Psychiatric researchers often aim to describe a population and predict an outcome. ML is a field of computer science that uses statistical techniques to give computer systems the ability to “learn” (i.e., progressively improve performance) from data, without being explicitly programmed. For example, e-mail uses ML to learn a set of rules to classify e-mails as “spam” or “not spam.” Similarly, a researcher who seeks to ascertain the probability that a patient is readmitted to the hospital may use ML to classify each patient as “high risk of readmission” or “low risk of readmission.” One advantage of ML is the potential to discover patterns in high-dimensional, multivariate data sets (7). EHR data sets are frequently too complex, with thousands of potential predictors, to apply traditional statistical models (4). Specific ML applications have been adapted to handle nonlinear relationships between complex interrelated sets of variables; for example, prediction of suicide attempts among adolescents by using random forests may outperform traditional statistical modeling for suicide risk prediction (6).

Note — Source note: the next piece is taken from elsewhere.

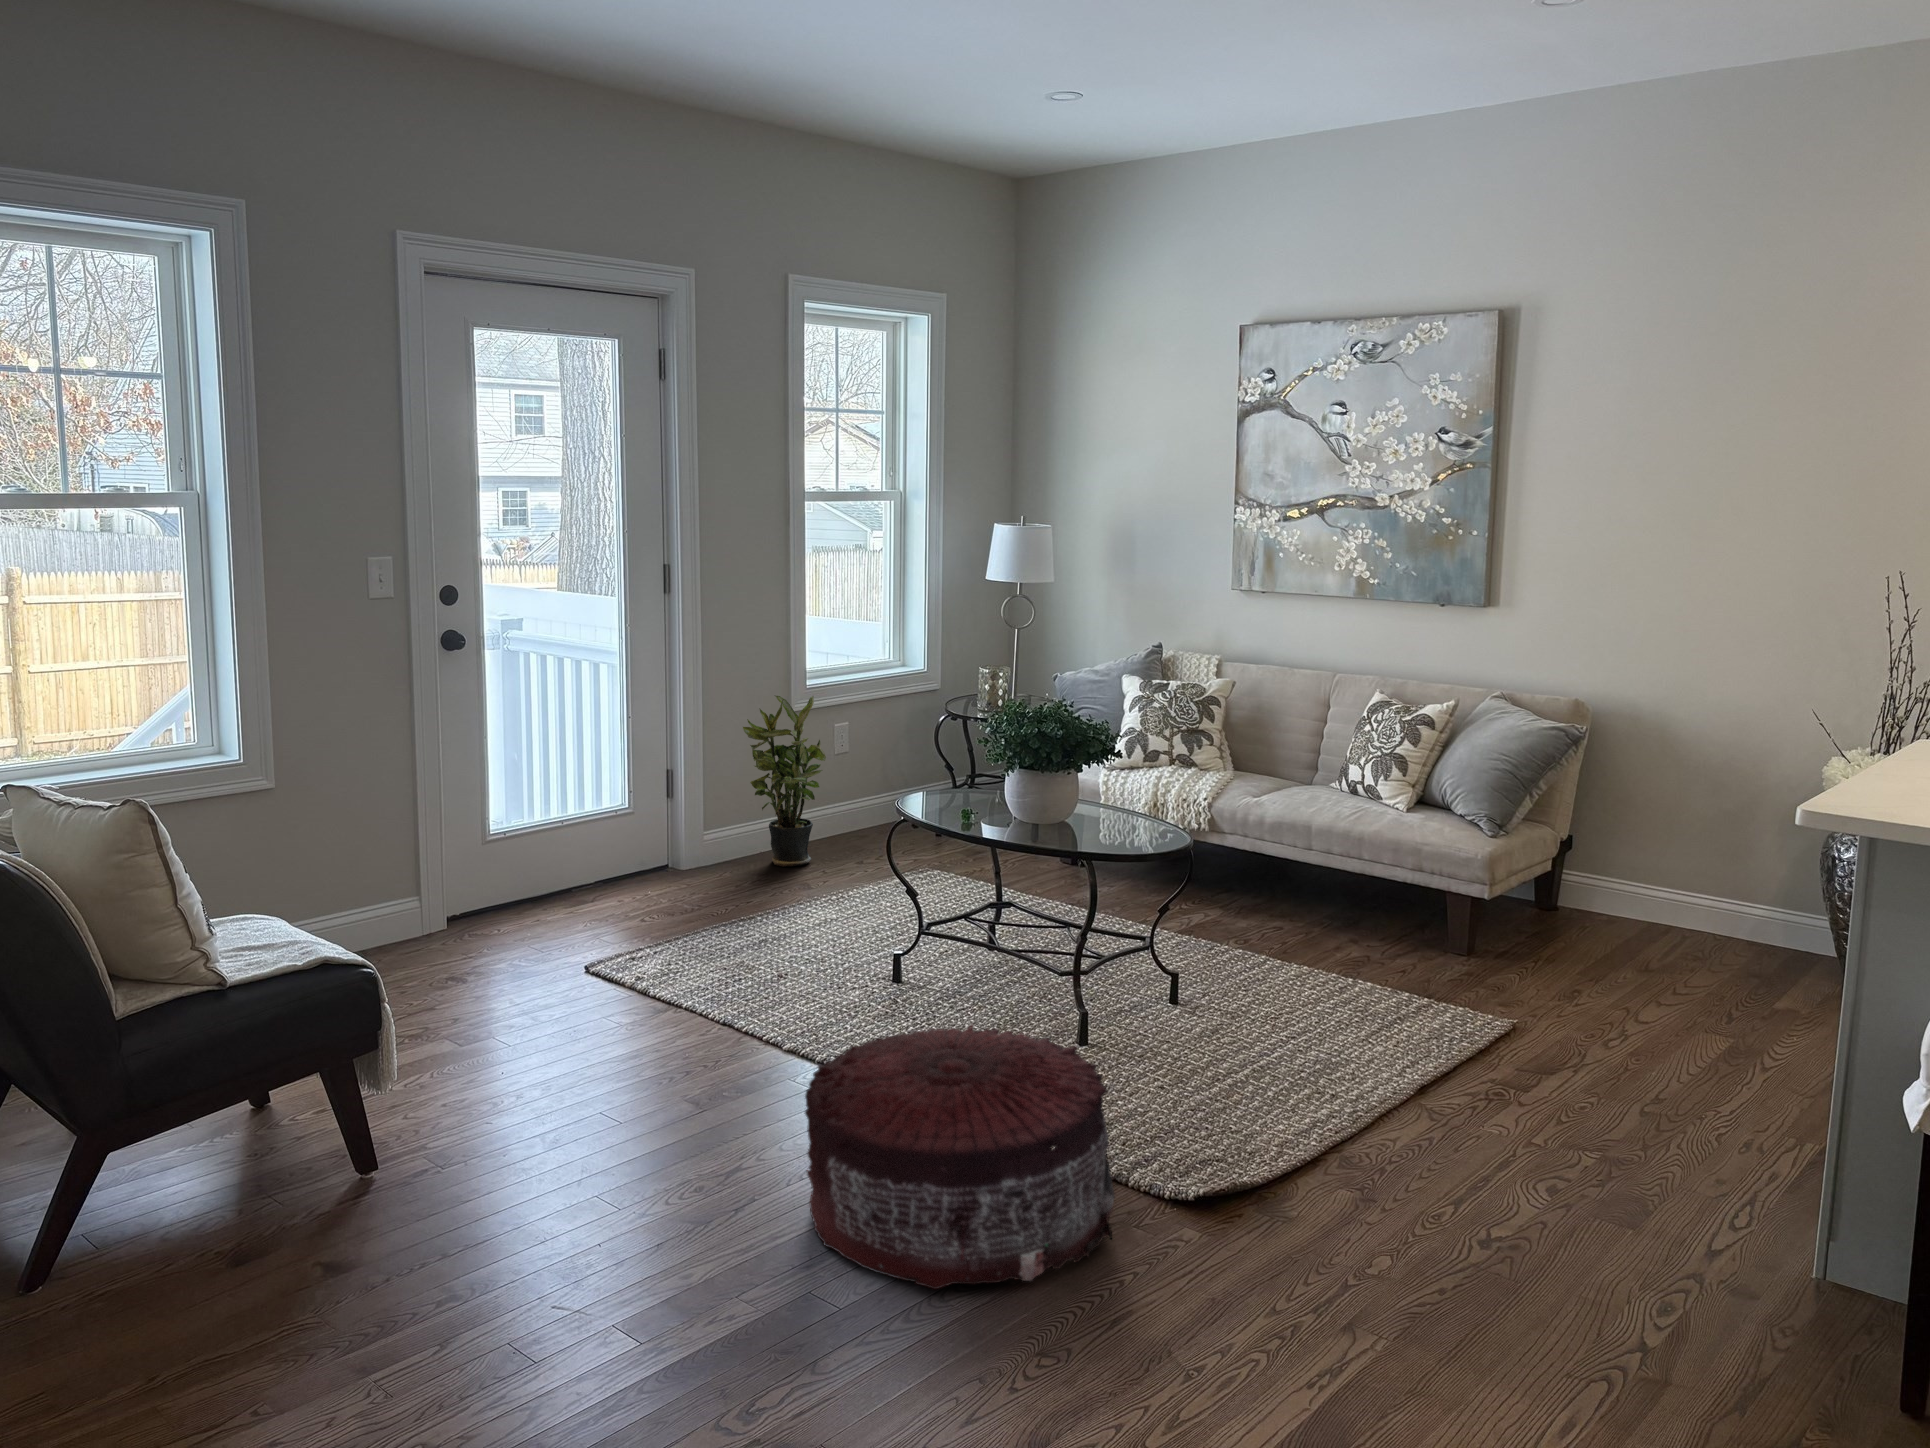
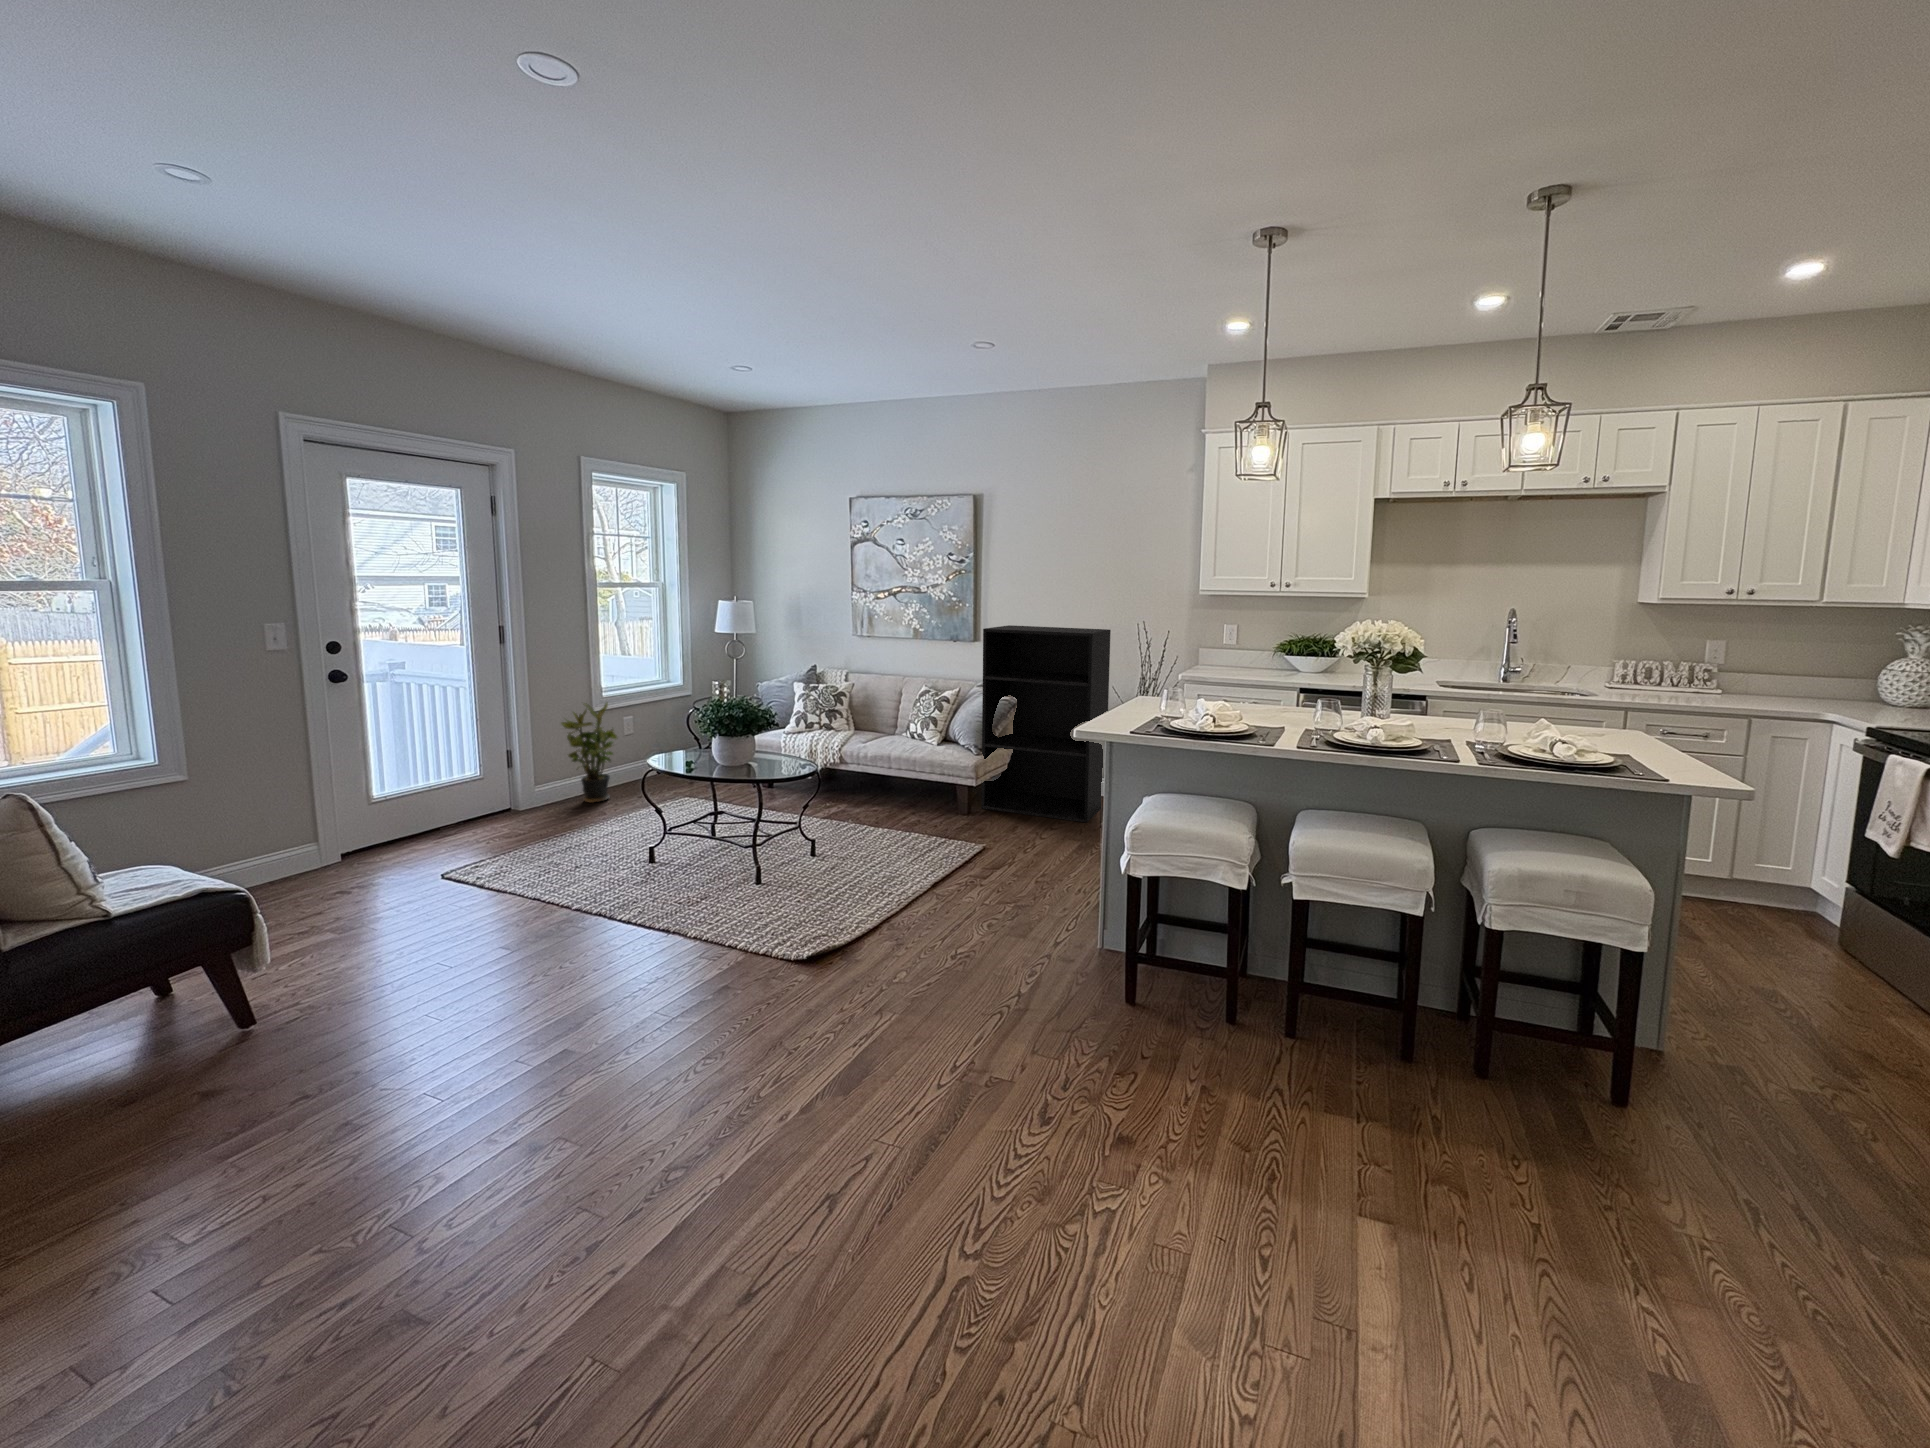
bookshelf: none [1497,573,1818,999] -> present [981,625,1111,822]
pouf: present [805,1025,1115,1289] -> none [566,878,756,1029]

Given sufficiently large data sets, ML methods are highly robust to random errors. This is particularly true if combined with appropriate preprocessing of data and feature selection (selecting variables important to include in the algorithm, via automated means or clinical judgment). However, ML methods are not immune to systematic bias. Being purely data driven, the algorithm is unable to differentiate clinically relevant signals from systematic biases in the data (e.g., erroneous use of ICD codes caused by strategic billing). We must think critically about the quality of the data, define clear time frames, and investigate patterns of missingness. Predictive performance of algorithms can be overestimated: if data are lacking, inappropriate validation procedures are used or models are overfit. Collaboration with ML experts is critical, because even seemingly straightforward approaches may inadvertently lead to wrong conclusions. Moreover, owing to substantial heterogeneity, results of ML methods are not yet easily combined, compared, or summarized.

Conclusions

The decade of the EHR has quickly been followed by a deployment of techniques combining psychiatric research, informatics, and computer science. These techniques revisit and reframe assessment of care utilization, adherence to practice guidelines, and disparities. EHRs are evolving, with increasing interoperability and adoption of innovative technologies in growing public-private partnerships (e.g., BlueButton 2.0, https://bluebutton.cms.gov). Professional standards, particularly surrounding sharing of (even deidentified) mental health data, are also only beginning to be established. In moving forward, the following may be prudent to consider. First, interoperability is key; when possible, use standardized systems, or integrate new tools into existing systems. Second, be transparent; share deidentified data, software, and source code. Third, be clear; use consistent terminology. Finally, multisite validation is necessary; conclusions drawn should be tempered with an understanding of the limitations of the data source and followed by attempts to externally validate. Together, adoption of data science approaches to inform measurement-driven quality of care, within the growing field of computational psychiatry, has both possibilities and pitfalls. Clear, tangible benefits are tightly connected to multiple foreseeable, and many likely yet unknown, challenges. Through collaboration with computer scientists and clinical informaticists, mental health services research offers complex research questions that will likely stimulate further advancement in these methods.